<<<<

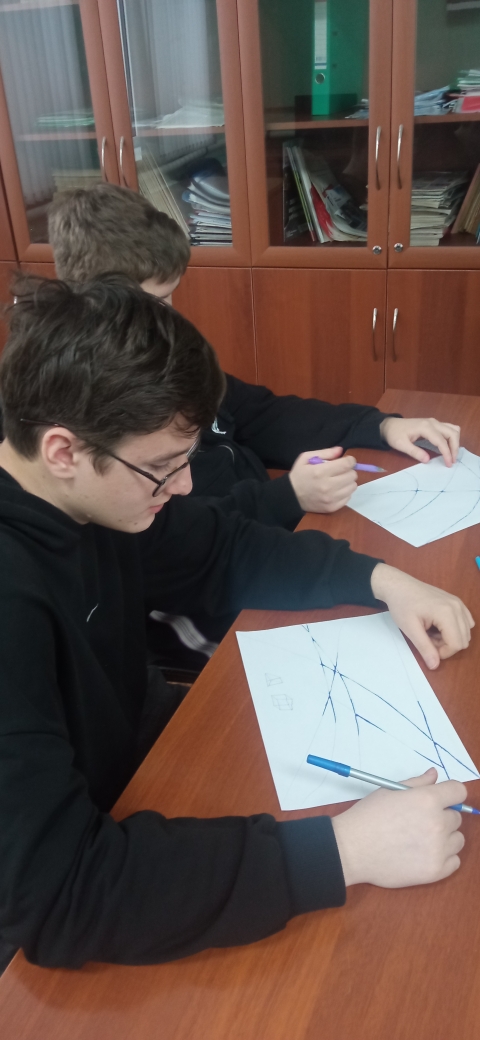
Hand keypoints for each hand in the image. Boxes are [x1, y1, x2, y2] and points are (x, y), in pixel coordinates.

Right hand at [289, 448, 357, 512]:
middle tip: (341, 471)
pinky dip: (345, 492)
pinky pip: (348, 497)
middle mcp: (328, 486)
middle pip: (352, 475)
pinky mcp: (332, 507)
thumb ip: (324, 452)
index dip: (350, 460)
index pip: (346, 464)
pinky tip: (337, 490)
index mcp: (321, 472)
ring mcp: (331, 498)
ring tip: (339, 480)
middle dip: (349, 471)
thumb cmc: (299, 475)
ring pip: (353, 487)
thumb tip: (341, 450)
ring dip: (348, 482)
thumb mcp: (305, 458)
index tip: (348, 460)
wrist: (291, 496)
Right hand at [332, 768, 465, 887]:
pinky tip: (424, 854)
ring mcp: (438, 849)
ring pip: (457, 840)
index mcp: (427, 800)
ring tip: (421, 840)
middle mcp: (437, 823)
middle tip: (419, 822)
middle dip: (442, 816)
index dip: (450, 793)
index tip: (442, 800)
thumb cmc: (368, 817)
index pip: (459, 791)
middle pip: (456, 817)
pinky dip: (444, 858)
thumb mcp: (389, 791)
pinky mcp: (435, 871)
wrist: (351, 849)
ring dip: (445, 838)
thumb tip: (435, 775)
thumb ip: (417, 782)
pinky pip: (454, 861)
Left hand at [370, 563, 473, 668]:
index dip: (443, 652)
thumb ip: (424, 648)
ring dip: (451, 638)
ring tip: (432, 631)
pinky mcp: (457, 602)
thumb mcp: (410, 629)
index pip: (457, 644)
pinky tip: (439, 625)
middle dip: (447, 645)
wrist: (398, 585)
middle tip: (428, 638)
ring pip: (466, 632)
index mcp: (447, 613)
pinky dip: (455, 629)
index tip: (427, 646)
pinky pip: (465, 622)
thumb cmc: (402, 605)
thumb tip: (435, 666)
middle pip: (464, 640)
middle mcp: (457, 607)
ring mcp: (459, 603)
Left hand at [379, 416, 459, 466]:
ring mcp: (434, 422)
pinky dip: (451, 438)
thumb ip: (414, 452)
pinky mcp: (434, 424)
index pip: (441, 441)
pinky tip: (448, 447)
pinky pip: (448, 429)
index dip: (447, 453)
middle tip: (452, 461)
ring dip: (455, 442)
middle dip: (455, 448)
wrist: (389, 425)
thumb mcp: (401, 445)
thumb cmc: (394, 435)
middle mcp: (433, 422)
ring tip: (451, 455)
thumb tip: (428, 460)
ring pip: (453, 429)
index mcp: (425, 427)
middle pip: (452, 433)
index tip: (449, 464)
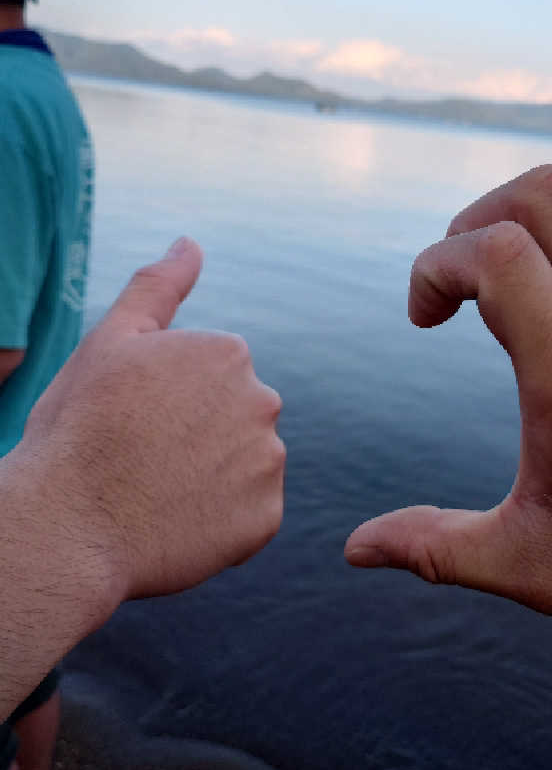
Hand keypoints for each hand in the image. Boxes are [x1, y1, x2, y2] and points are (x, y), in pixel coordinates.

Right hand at [18, 237, 285, 603]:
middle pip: (233, 418)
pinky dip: (221, 519)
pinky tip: (177, 522)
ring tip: (157, 492)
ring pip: (244, 465)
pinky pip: (249, 513)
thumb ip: (158, 286)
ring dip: (212, 476)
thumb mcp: (111, 340)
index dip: (166, 402)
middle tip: (143, 459)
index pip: (210, 378)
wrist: (66, 526)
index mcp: (229, 352)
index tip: (134, 421)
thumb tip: (190, 243)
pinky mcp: (266, 518)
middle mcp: (264, 400)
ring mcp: (268, 462)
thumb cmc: (80, 428)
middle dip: (197, 435)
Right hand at [346, 165, 551, 674]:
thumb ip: (440, 549)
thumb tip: (360, 549)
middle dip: (473, 220)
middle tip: (459, 288)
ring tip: (508, 284)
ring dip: (528, 217)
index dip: (435, 266)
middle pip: (541, 194)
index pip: (499, 253)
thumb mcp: (541, 569)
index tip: (425, 321)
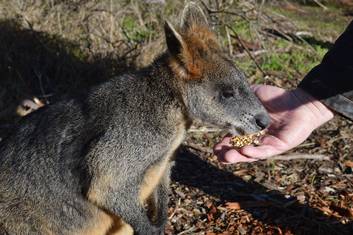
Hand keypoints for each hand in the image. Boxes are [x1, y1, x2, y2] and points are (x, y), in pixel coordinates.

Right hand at [214, 85, 333, 162]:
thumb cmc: (277, 97)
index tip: (214, 148)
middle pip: (239, 151)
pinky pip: (265, 151)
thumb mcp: (255, 94)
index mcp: (249, 129)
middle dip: (228, 154)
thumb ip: (242, 97)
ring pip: (250, 155)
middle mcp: (256, 139)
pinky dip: (254, 152)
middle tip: (217, 156)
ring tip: (227, 157)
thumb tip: (226, 95)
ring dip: (238, 157)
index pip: (233, 140)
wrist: (298, 100)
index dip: (224, 145)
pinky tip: (244, 151)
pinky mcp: (278, 146)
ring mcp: (267, 144)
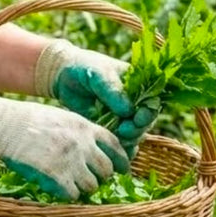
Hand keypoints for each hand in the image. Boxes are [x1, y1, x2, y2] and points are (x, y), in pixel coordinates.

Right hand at [0, 94, 130, 199]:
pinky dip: (68, 195)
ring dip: (84, 188)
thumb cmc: (28, 120)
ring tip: (73, 186)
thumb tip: (94, 148)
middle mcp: (82, 144)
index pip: (115, 146)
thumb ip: (80, 131)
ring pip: (92, 185)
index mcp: (85, 127)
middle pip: (106, 169)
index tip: (122, 169)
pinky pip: (72, 195)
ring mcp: (70, 160)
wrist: (4, 125)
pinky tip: (59, 190)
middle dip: (101, 177)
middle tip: (91, 180)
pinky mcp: (55, 175)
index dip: (122, 160)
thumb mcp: (62, 117)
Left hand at [35, 39, 156, 151]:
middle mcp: (134, 102)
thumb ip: (113, 91)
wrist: (62, 75)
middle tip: (122, 131)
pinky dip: (119, 148)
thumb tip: (129, 111)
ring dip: (128, 140)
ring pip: (134, 135)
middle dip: (137, 130)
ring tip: (114, 137)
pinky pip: (120, 142)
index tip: (136, 119)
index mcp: (138, 85)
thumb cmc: (84, 68)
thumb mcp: (98, 74)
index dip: (148, 113)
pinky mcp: (109, 128)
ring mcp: (122, 116)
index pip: (152, 102)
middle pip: (145, 123)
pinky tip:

>>>>

### What is being asked
Keeping both end lines, retype exactly the lines from the first line of the material through the line that contains "index mcp: (321, 472)", but not the pictures.

### Response
Hand keypoints for each hand in the image. Boxes are [x1, y1, x2, y2] and points are (x, y), in pixel coordinates.

Right hand at [289, 448, 357, 512]:
middle tip: (341, 471)
pinky dip: (345, 492)
pinky pip: (348, 497)
middle mcp: (328, 486)
middle pip: (352, 475)
pinky mcp: (332, 507)
thumb ip: (324, 452)
index dip: (350, 460)
index pip: (346, 464)
pinky tip: (337, 490)
index mcp: (321, 472)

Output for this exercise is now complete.